L'Europe

En Europe occidentale, la façon dont on se représente le plurilinguisme a eu tendance à évoluer. On a valorisé dans un premier temps le plurilinguisme tel que construit par l’école. Il était admis qu’il s’agissait d’un instrument utile pour le monde du travail et la circulation professionnelle. Pour un Français, par exemple, cela revenait à dire qu’il était toujours mieux d’avoir l’anglais dans sa poche, mais aussi, en plus, une autre langue, l’allemand, l’espagnol, etc.

Avec l’ouverture vers les pays d’Europe centrale et orientale et vers les pays baltes, on a compris que les plurilinguismes pouvaient être liés à la situation de populations minoritaires, dans des pays où il y a une langue majoritaire et de fortes minorités, ou au statut des langues nationales, qui peuvent avoir été longtemps dominées, opprimées.

"Ces plurilinguismes sont beaucoup plus complexes
que ceux auxquels on s'attache habituellement."

En Lituanie, par exemple, le lituanien a été supplanté, jusque dans les années 1990, par le polonais, à d’autres moments par l’allemand et plus récemment par le russe. On a affaire à une langue qui, tout en n’étant pas une langue de grande diffusion internationale, est un symbole identitaire fort pour les Lituaniens d’aujourd’hui. Une forme particulière de plurilinguisme s’installe chez eux. Les deux anciens dominants, qui sont aujourd’hui des dominés, si l’on peut dire, la population russophone d’une part et la population polonophone d’autre part, ont à se situer chacune par rapport à la majorité lituanienne et à la Russie voisine. Ces relations sont extrêmement complexes du point de vue des représentations croisées.

Ces plurilinguismes, qui sont plus ou moins vécus heureusement, sont donc beaucoup plus complexes en termes identitaires ou historiques, que ceux auxquels on s'attache habituellement quand on est, par exemple, un étudiant français, et que l'on cherche à se construire un capital linguistique de manière à le valoriser par la suite.

Le capital langagier
 
Sur le plan individuel, les études tendent à montrer que les plurilingues développent, si les conditions sont favorables, une certaine agilité cognitive, peut-être des formes de créativité, qui constituent pour eux un bénéfice réel. Des travaux montrent par ailleurs que les entreprises qui n’ont pas un capital plurilingue suffisamment développé peuvent y perdre sur le plan économique. L’anglais est une nécessité mais ne suffit pas.

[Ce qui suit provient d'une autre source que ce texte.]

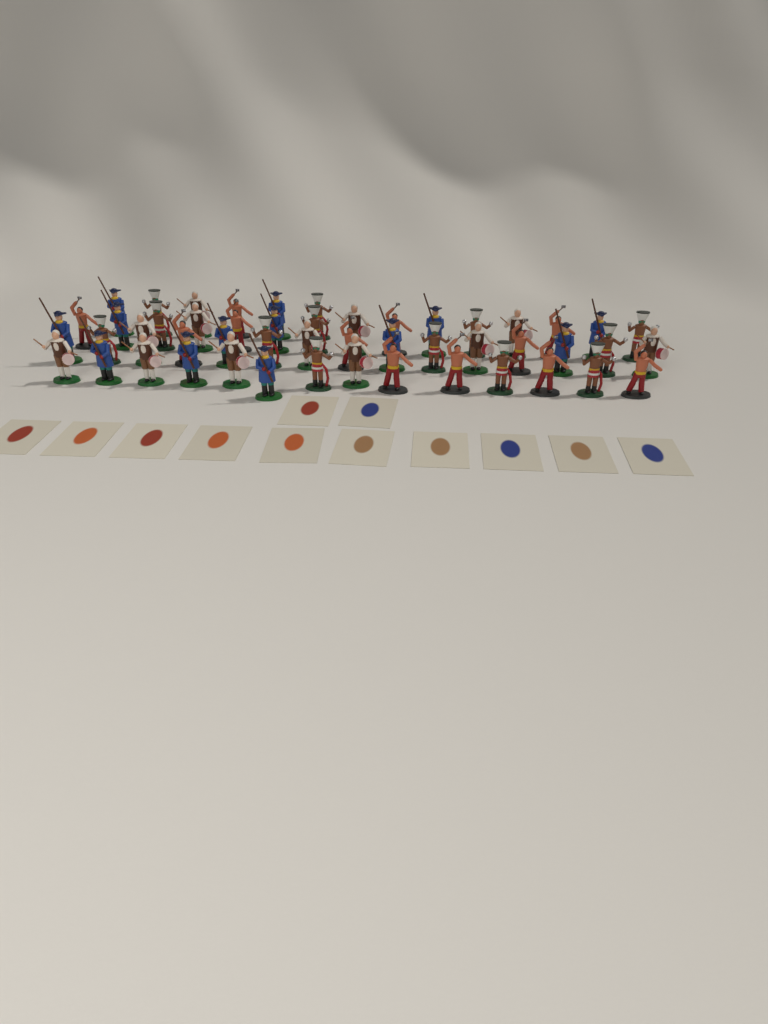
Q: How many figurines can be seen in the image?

On le voit, seules les langues qu’un linguiste comme Louis Jean Calvet désigne comme étant des langues centrales, par rapport à des langues qui seraient elles-mêmes périphériques, sont concernées.
 
Cette argumentation selon laquelle être plurilingue pouvait rapporter a été mise en avant. Mais si l’on pense en termes d’éducation, il faut aussi s’interroger sur d’autres dimensions d’un développement du plurilinguisme en contexte.

Si les pays européens ne sont pas marqués par un plurilinguisme aussi fort que certains pays africains, qui peuvent avoir 250 ou 260 langues, les situations n’en sont pas moins diverses. Le plurilinguisme n’y apparaît pas non plus toujours comme étant une valeur en soi dans le vécu des individus.